> _TASK REQUIREMENTS_: Find and copy each line of the records where the string "Right" shows up.
** RECORDS PROVIDED follows **
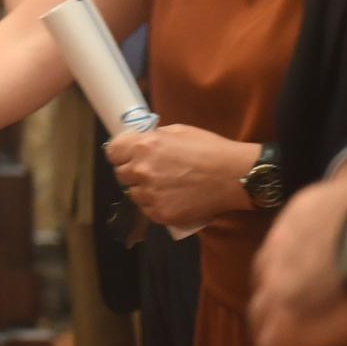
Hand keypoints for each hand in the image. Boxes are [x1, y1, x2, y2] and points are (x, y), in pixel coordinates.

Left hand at [105, 124, 256, 228]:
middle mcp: (142, 170)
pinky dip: (154, 205)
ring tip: (163, 187)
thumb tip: (139, 143)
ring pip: (133, 194)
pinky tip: (170, 199)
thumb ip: (153, 137)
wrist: (234, 176)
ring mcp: (150, 194)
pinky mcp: (161, 214)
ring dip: (143, 190)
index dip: (120, 154)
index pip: (112, 153)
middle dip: (132, 172)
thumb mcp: (177, 131)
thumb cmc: (209, 149)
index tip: (127, 156)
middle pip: (121, 174)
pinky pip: (146, 210)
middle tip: (150, 172)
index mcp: (143, 146)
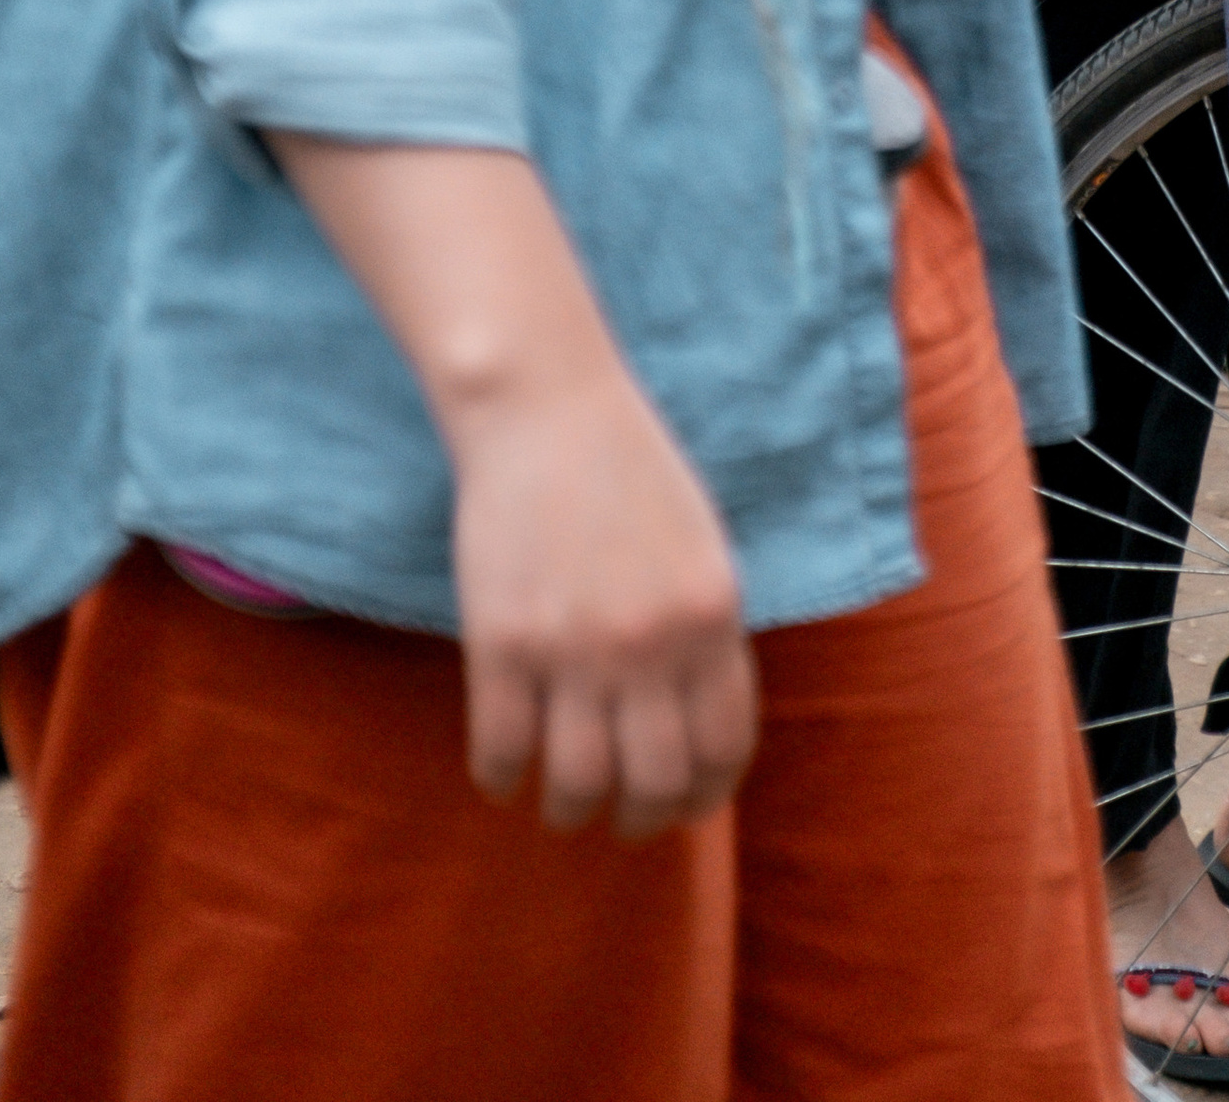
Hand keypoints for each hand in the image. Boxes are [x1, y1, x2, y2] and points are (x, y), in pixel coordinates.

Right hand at [451, 353, 756, 836]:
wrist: (548, 409)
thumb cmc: (630, 472)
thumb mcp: (702, 548)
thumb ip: (705, 633)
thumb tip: (700, 729)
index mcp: (712, 616)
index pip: (726, 748)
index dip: (706, 794)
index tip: (684, 805)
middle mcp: (651, 644)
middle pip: (656, 784)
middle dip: (641, 818)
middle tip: (623, 818)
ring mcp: (574, 648)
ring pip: (579, 784)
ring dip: (572, 810)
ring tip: (564, 807)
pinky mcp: (502, 644)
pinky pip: (502, 750)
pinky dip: (502, 778)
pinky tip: (504, 773)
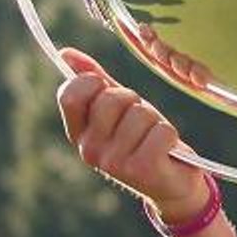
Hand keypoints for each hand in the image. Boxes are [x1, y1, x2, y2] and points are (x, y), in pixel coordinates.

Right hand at [56, 47, 210, 222]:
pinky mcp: (140, 169)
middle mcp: (90, 149)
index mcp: (79, 133)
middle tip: (141, 122)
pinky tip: (166, 152)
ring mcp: (113, 162)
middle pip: (112, 98)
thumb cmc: (143, 139)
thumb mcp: (119, 109)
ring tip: (153, 138)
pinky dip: (170, 136)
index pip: (70, 94)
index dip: (94, 82)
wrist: (171, 184)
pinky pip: (162, 131)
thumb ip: (95, 81)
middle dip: (135, 102)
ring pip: (141, 114)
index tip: (110, 90)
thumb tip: (64, 52)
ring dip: (156, 121)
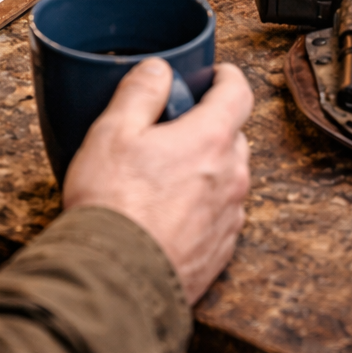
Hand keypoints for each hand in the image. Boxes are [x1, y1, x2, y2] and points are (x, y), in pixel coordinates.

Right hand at [63, 59, 252, 304]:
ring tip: (166, 174)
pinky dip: (203, 204)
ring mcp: (229, 217)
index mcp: (210, 140)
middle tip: (175, 126)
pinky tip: (168, 211)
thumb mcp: (112, 131)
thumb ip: (139, 91)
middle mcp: (231, 177)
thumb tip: (158, 70)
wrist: (115, 282)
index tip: (215, 74)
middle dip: (211, 124)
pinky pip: (220, 214)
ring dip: (207, 168)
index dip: (227, 76)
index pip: (238, 92)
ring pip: (228, 177)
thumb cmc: (113, 206)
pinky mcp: (220, 251)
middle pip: (234, 136)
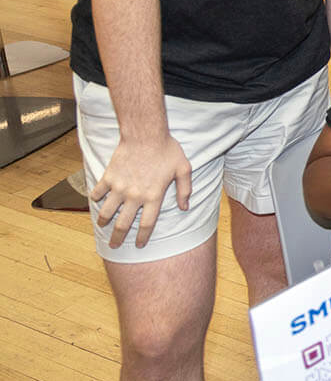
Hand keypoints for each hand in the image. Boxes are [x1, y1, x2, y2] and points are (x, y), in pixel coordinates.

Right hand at [89, 134, 192, 248]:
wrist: (145, 134)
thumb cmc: (167, 150)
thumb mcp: (184, 169)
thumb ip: (185, 190)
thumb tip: (185, 207)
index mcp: (153, 196)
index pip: (147, 224)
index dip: (142, 238)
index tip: (139, 246)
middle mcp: (135, 196)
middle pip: (123, 224)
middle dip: (118, 238)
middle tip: (114, 246)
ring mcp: (119, 187)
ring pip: (107, 211)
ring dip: (103, 221)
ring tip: (103, 225)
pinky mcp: (108, 177)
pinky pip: (98, 192)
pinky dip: (95, 198)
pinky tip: (96, 200)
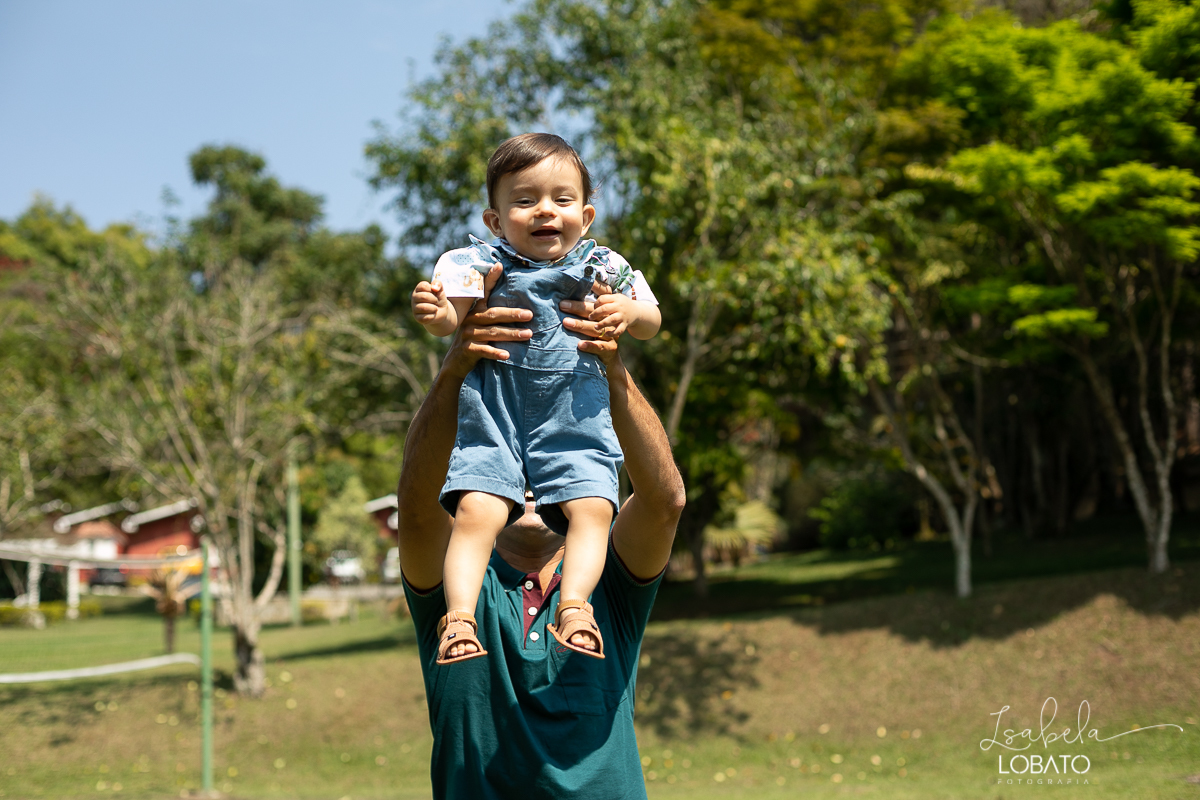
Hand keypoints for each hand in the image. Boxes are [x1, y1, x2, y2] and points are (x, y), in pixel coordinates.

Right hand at [412, 280, 449, 328]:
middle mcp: (414, 298)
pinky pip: (425, 317)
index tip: (434, 292)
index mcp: (418, 289)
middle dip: (434, 299)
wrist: (441, 312)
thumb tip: (434, 288)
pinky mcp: (417, 318)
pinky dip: (433, 316)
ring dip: (434, 308)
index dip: (432, 289)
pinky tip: (433, 315)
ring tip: (435, 308)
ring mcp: (414, 308)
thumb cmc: (439, 299)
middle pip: (424, 296)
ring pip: (424, 308)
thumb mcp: (440, 289)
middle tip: (436, 301)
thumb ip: (438, 283)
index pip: (423, 286)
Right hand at [443, 264, 531, 378]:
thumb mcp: (480, 324)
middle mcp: (471, 320)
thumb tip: (520, 308)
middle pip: (494, 314)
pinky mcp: (468, 349)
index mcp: (476, 311)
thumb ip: (493, 314)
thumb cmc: (475, 340)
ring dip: (511, 334)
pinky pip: (484, 350)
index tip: (499, 265)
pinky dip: (496, 353)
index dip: (490, 278)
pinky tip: (507, 355)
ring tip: (528, 334)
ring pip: (493, 332)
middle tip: (530, 315)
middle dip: (513, 314)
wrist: (456, 362)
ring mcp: (468, 334)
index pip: (484, 292)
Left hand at [559, 297, 620, 367]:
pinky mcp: (611, 347)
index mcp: (602, 314)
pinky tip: (580, 344)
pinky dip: (591, 345)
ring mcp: (609, 335)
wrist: (611, 357)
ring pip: (595, 329)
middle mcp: (606, 322)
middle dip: (577, 308)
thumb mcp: (592, 324)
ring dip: (580, 325)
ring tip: (566, 322)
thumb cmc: (596, 337)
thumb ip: (582, 314)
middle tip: (562, 306)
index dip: (578, 302)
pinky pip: (601, 346)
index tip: (563, 302)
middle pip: (592, 313)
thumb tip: (565, 305)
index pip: (591, 305)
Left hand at [589, 292, 634, 337]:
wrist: (637, 311)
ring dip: (602, 324)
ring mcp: (622, 316)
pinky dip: (612, 333)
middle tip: (590, 317)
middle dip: (596, 313)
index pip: (603, 299)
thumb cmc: (622, 304)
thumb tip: (592, 304)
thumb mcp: (616, 298)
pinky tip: (607, 334)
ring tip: (596, 326)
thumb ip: (606, 299)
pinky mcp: (625, 324)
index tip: (594, 308)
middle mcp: (619, 307)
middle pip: (605, 308)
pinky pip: (619, 330)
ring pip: (611, 319)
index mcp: (616, 298)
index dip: (596, 304)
** End of RECORDS PROVIDED **
> _RESPONSE AREA_:
Right hand at [451, 353, 756, 836]:
Right hand at [56, 47, 210, 222]:
Right hand at [63, 59, 252, 304]:
Right hand at [89, 134, 192, 248]:
Right hand at [412, 280, 449, 328]:
Right hand at [443, 264, 531, 378]:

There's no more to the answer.